Obiettivo: Trascrivi fedelmente dal brano sul vertice G20 il passo che comincia con le parole "Difficile definire quale" e si chiude dopo le parole "attenzioni degli osservatori.".

Brano di testo:
----

Si è concluso ieri, a Nuova Delhi, il vertice G20.
Difficile definire quale sia stato il risultato dell’incontro tra le i 20 Paesi più potenti al momento, a cui, per ovvie ragioni, non ha presenziato Putin: troppe le differenze (politiche, economiche, culturali) per arrivare ad una sintesi condivisa. Tant’è vero che anche sulla guerra tra Russia e Ucraina si è arrivati ad un generico comunicato di condanna in cui si criticano “invasioni” di Paesi dotati di “sovranità” da parte di altri, senza citare la Russia.
Summit così “ampi” diventano, quindi, spesso l’occasione di incontri bilaterali tra i vari capi di Stato e di Governo, piuttosto che una vetrina internazionale per confermare o meno le proprie idee su questo o quell’argomento.
Per quanto ci riguarda, sostanzialmente 2 sono i temi su cui si concentrano le attenzioni degli osservatori.
Il primo riguarda il nostro passo indietro rispetto all’accordo con la Cina sulla “via della seta” (Belt and road), il canale di scambi preferenziale tra i 2 Paese siglato a suo tempo dal Premier Conte (motivo forse di non così poco conto nella decisione), per quanto il nostro export verso quel Paese abbia toccato l’anno scorso una cifra non indifferente, pari a $ 3 MD.
Il secondo, almeno nel breve, toccando i rapporti con la UE, ha probabilmente una valenza superiore.

----

Dati forniti:
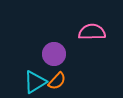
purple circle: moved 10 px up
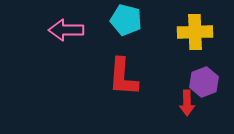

----

Il risultato:
Difficile definire quale sia stato il risultato dell’incontro tra le i 20 Paesi più potenti al momento, a cui, per ovvie ragioni, non ha presenziato Putin: troppe le differenze (politiche, economiche, culturali) per arrivare ad una sintesi condivisa. Tant’è vero che anche sulla guerra tra Russia e Ucraina si è arrivati ad un generico comunicato di condanna in cui si criticano “invasioni” di Paesi dotati di “sovranità” da parte di altri, senza citare la Russia.
Summit così “ampi” diventano, quindi, spesso l’occasione di incontri bilaterali tra i vari capi di Stato e di Governo, piuttosto che una vetrina internazionale per confermare o meno le proprie idee su questo o quell’argomento.
Per quanto ci riguarda, sostanzialmente 2 sono i temi su cui si concentrano le attenzioni degli osservatori.